Chinese transcription(s)
- • Simplified: 峒河街道
- • Traditional: 峒河街道
- • Pinyin: Dònghé Jiēdào
- Donghe Subdistrict Location in Hunan
- Coordinates: 28°19′28″N 109°43′56″E﻿ / ﻿28.32444°N 109.73222°E
- Country: China
- Province: Hunan
- County-level city: Jishou

Area
- • Total: 64.24 km^{2} (24.80 sq mi)

Population (2017)
- • Total: 55,000
- • Density: 860/km^{2} (2,200/sq mi)
- Time zone: UTC+8 (China Standard)
- Postal code: 410600
- Area code: 0743

= Donghe, Jishou =

Donghe Subdistrict (峒河街道 (Dònghé Jiēdào)) is a subdistrict in Jishou, Hunan, China. As of the 2017 census it had a population of 55,000 and an area of 64.24 km2. It is surrounded by Majing'ao Town on the north, Taiping Town and Hexi Town on the east, and Zhenxi Subdistrict on the south.

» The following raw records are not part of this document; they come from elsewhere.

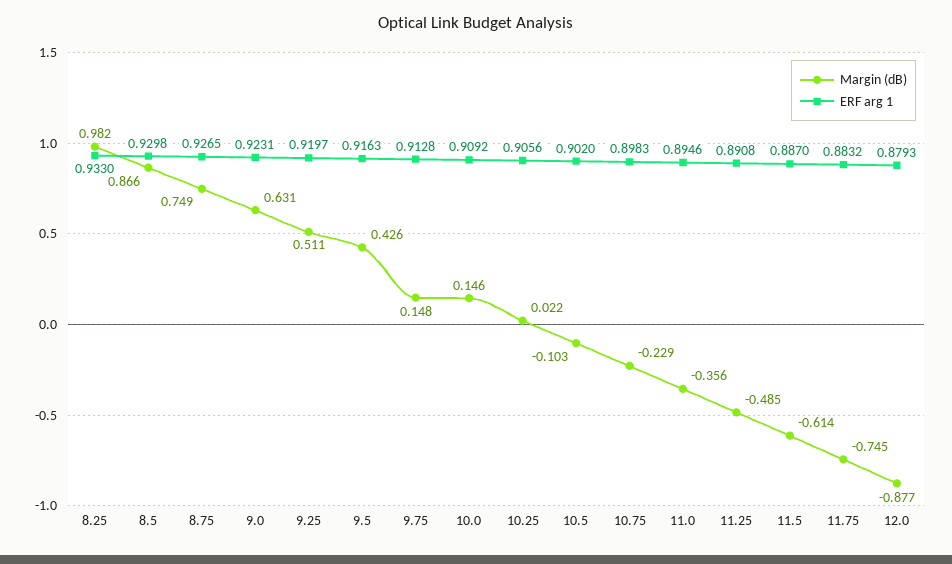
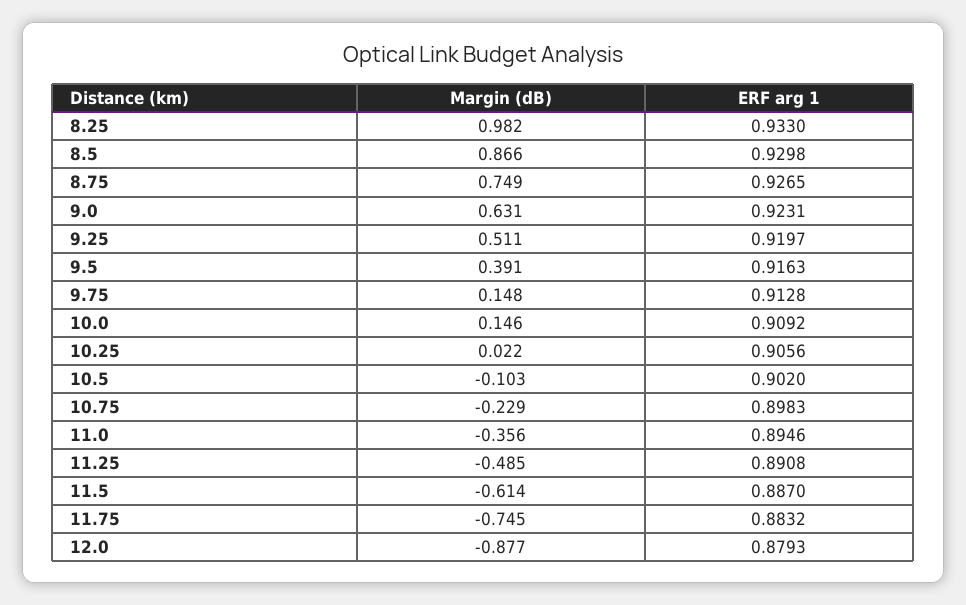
  {
    "Margin (dB)": {
      "8.25": 0.982,
      "8.5": 0.866,
      "8.75": 0.749,
      "9.0": 0.631,
      "9.25": 0.511,
-     "9.5": 0.426,
+     "9.5": 0.391,
      "9.75": 0.148,
      "10.0": 0.146,
      "10.25": 0.022,
      "10.5": -0.103,
      "10.75": -0.229,
      "11.0": -0.356,
      "11.25": -0.485,
      "11.5": -0.614,
      "11.75": -0.745,
      "12.0": -0.877
    },
    "ERF arg 1": {
      "8.25": 0.933,
      "8.5": 0.9298,
      "8.75": 0.9265,
      "9.0": 0.9231,
      "9.25": 0.9197,
      "9.5": 0.9163,
      "9.75": 0.9128,
      "10.0": 0.9092,
      "10.25": 0.9056,
      "10.5": 0.902,
      "10.75": 0.8983,
      "11.0": 0.8946,
      "11.25": 0.8908,
      "11.5": 0.887,
      "11.75": 0.8832,
      "12.0": 0.8793
    }
  }

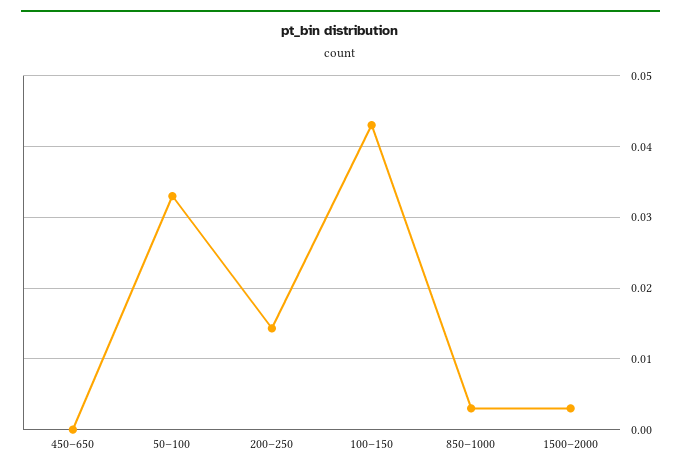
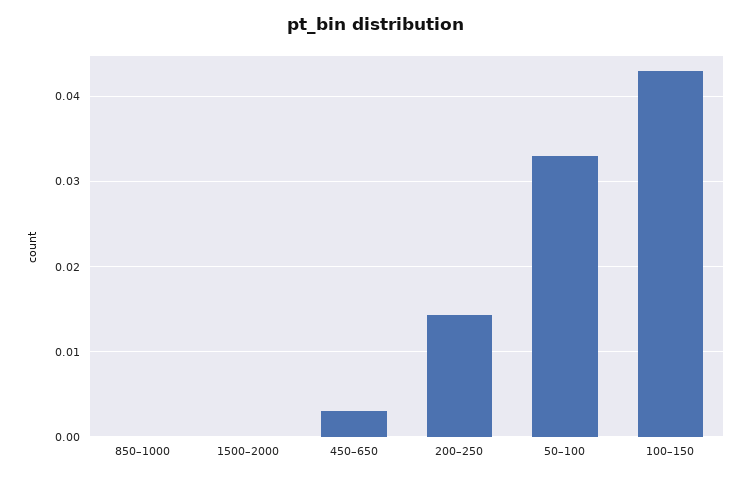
  {
-   "450–650": 0,
+   "450–650": 0.003,
    "50–100": 0.033,
    "200–250": 0.014,
    "100–150": 0.043,
-   "850–1000": 0.003,
+   "850–1000": 0,
-   "1500–2000": 0.003
+   "1500–2000": 0
  }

==Administrative divisions==
The subdistrict is divided into 18 villages and 9 communities: Xitou Village, Zhenwuying Village, Baiguoping Village, Shanglao Village, Linmushan Village, Yanzhai Village, Xiaoxi Village, Wangjiang'ao Village, Zhangmuxi Village, Huiguang Village, Shuguang Village, Ma'ao Village, Lixi Village, Zhuangjia Village, Qinfeng Village, Aiban Village, Zhaiyang Village, Hequn Village, Donghe Community, Guangming Community, Wulibei Community, Xinqiao Community, Rongzhuang Community, Tongyouping Community, Datian Community, Longquan Community, and Xiangyang Community.